A Organização para Agricultura e Alimentação (FAO) e o Programa Mundial de Alimentação da ONU pedirão mais US$ 60 milhões (R$ 135 milhões) para ajudar o governo a lidar com a escassez de alimentos e os agricultores, a enfrentar a crise.

Bancos comerciais reduziram o horário de funcionamento por duas horas para reduzir o contato com clientes e a indústria do turismo do país teve forte impacto - alguns hotéis estão vazios e demitindo funcionários.

Crescimento contido

Na Guiné e na Libéria, as previsões econômicas são menos catastróficas, mas ainda preocupantes. O Banco Mundial disse esperar que o crescimento do PIB na Guiné diminua de 4,5% para 3,5% neste ano.

Na Libéria, a previsão de crescimento da economia era de 5,9% para este ano, mas o ministro de Finanças, Amara Konneh, disse que a estimativa não é mais realista, devido à desaceleração nos setores de transportes e serviços e a retirada de trabalhadores estrangeiros.

O fechamento das fronteiras na África Ocidental e a suspensão dos vôos também têm efeito negativo sobre o comércio, o que limita a capacidade dos países para exportar e importar produtos.

Exemplos recentes são o fechamento da longa fronteira de Camarões com a Nigéria e o anúncio da Kenya Airways de que suspenderá voos de e para Serra Leoa e Libéria.

A maior siderúrgica do mundo, a ArcelorMittal, suspendeu o trabalho em suas minas de minério de ferro na Libéria após alguns de seus funcionários terem sido retirados.

A mina de Simandou, nas florestas do leste da Guiné, é a maior planta de minério de ferro e maior projeto de infra-estrutura da África. A Vale, maior produtora de minério de ferro do mundo, esteve envolvida em Simandou até abril. A empresa retirou seis funcionários internacionais e deu licença ao restante dos trabalhadores.
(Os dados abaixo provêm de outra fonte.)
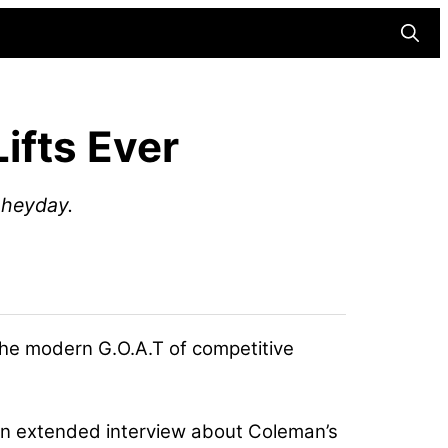
Searc
ifts Ever
s heyday.
he modern G.O.A.T of competitive
an extended interview about Coleman’s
A Rio Tinto, terceira maior mineradora do mundo, e que detém uma participação em Simandou, doou US$ 100 mil para os trabalhos da Organização Mundial da Saúde na área. A empresa está disponibilizando equipamentos sanitários para a população local.

'Fundamentos'

Investidores internacionais estão nervosamente acompanhando o surto do ebola.

Dianna Games, executiva-chefe da consultoria Africa@Work, de Joanesburgo, diz que os temores sobre o vírus podem afetar o renascimento econômico da África dos últimos anos.

"O ebola afetou a narrativa do crescimento da África", disse à BBC. "Os estereótipos da África como um lugar de pobreza e doenças começaram a ressurgir novamente."

Segundo Dianna, a Nigéria é o único país afetado com sistema de saúde e infra-estrutura capazes de lidar com o ebola. No momento, houve apenas 12 casos confirmados, todos ligados à morte de um homem da Libéria, em julho.

Mas ela acredita que, no longo prazo, o surto do ebola será visto como uma crise temporária e não como uma mudança permanente nas perspectivas do continente.

"Os fundamentos empurrando esse renascimento da África ainda existem", disse.